The Oscars do a good job of keeping the nominees for Best Song varied, and this year’s group is no different. A stripped-down serenade, a rock anthem, a high-sugar pop song and an inspirational ballad are all vying for the amorphous title of “best.” Considering the songs’ stylistic differences, it could all come down to the voters’ collective mood.
Listen to each of the Oscars 2014 nominees below and find out who we think will pull in the prize.
Karen O and Spike Jonze, “The Moon Song” (“Her”)
Karen O was nominated for several other award’s Best Score and Song categories for her OST to 2010’s “Where The Wild Things Are,” but this marks her first Oscar nod.
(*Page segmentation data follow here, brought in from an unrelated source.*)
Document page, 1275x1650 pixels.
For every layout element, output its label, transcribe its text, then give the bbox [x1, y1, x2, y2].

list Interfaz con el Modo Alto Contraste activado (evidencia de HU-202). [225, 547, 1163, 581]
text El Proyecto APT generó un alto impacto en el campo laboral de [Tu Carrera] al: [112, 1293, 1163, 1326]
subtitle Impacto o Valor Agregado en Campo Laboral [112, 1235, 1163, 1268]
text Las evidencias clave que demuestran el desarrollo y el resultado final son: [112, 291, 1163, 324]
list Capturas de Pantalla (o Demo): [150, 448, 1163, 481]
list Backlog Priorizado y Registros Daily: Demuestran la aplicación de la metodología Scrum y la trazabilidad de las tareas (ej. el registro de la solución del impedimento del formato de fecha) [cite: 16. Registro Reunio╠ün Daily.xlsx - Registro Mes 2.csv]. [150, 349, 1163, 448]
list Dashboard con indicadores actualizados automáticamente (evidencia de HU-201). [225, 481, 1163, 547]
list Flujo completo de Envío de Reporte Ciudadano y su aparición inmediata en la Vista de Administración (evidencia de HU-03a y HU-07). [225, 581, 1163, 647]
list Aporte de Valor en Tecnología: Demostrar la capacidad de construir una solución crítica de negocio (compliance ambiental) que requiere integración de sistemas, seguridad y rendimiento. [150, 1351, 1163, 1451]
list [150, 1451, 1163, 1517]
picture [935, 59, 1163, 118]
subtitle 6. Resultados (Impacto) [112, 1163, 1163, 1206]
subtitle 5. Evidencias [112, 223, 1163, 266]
Director/writer Spike Jonze, who co-wrote the song, has been nominated once before for “Being John Malkovich.” He’s up for Best Song, Best Original Screenplay and the coveted Best Picture award for “Her.”
With its spare ukelele and quavering vocals, “The Moon Song” is in the vein of Karen O’s “Where The Wild Things Are” soundtrack. It’s delicate, lovely and charmingly simple. That said, like “Her” itself, it’d be a deviant selection for an Oscar, especially considering U2 and the Lopez’s strong, more traditional entries. Still, the Academy Awards could pull a Grammys circa 2011 with “The Moon Song,” which is what “Her” will need to nab statues its other categories, too.
U2, “Ordinary Love” (“Mandela: Long Walk To Freedom”)
U2 are the only names on the list who have been tapped for a nomination before. In 2002, they were nominated for “The Hands That Built America,” which soundtracked the final scene of “Gangs of New York.” Unfortunately for the boys from Ireland, they were best by Detroit’s own Eminem, who won for “Lose Yourself.”
That goes to show you that this category is anyone’s game. “Ordinary Love” is a stronger entry than their last Oscar swing, somehow both catchier and weightier. You wouldn’t expect a band like U2, practically synonymous with what the imagined voting crowd’s taste is, to be shunned twice. But no matter how strong the song or fancy the lyric video, they’re up against it again this year.
Pharrell, “Happy” (“Despicable Me 2″)
If you aren’t already sick of “Happy,” you probably haven’t watched the 24-long version of it, and you definitely don’t have kids.
Radio Disney plays aside, the song hit a big milestone this week, hitting #1 on Billboards Hot 100. Only one other artist has hit the No. 1 spot with a Best Song nominee. Who? You guessed it: Eminem, for “Lose Yourself,” which as we know, went on to win. That bodes well for Pharrell, but “Happy” is still an outside chance to win the statue. It has the absurd catchiness of today’s most-loved pop hits, but lacks the gravity of the rest of the entries. (Take note: there’s no Oscar for Best Comedy.) “Happy” is good fun and all, but Oscar-winning songs tend to be a bit more substantial. (2005 excluded.)
Kristen Anderson-Lopez and Robert Lopez, “Let It Go” (“Frozen”)
While Kristen Anderson-Lopez is new to the awards scene, husband Robert Lopez has already won Grammys and Tonys for his work on distinctly not-Disney Broadway plays like “Avenue Q” and “Book of Mormon.”
And it’d be a surprise if he didn’t grab his first Oscar for “Let It Go.” It’s a complex song, in content and musicality, evolving from a plaintive ballad lamenting being different to a triumphant swell about embracing it. It’s well-trodden thematic territory for Disney, but coupled with lush orchestration and a vocal part suited for a spine-tingling performance, it’s got the formula down.
More substantial than “Happy,” with a stronger performance element than “The Moon Song” and less Bono than “Ordinary Love,” “Let It Go” is your obvious choice for the 2014 Academy Award winner for Best Song — no matter what mood the voters are in.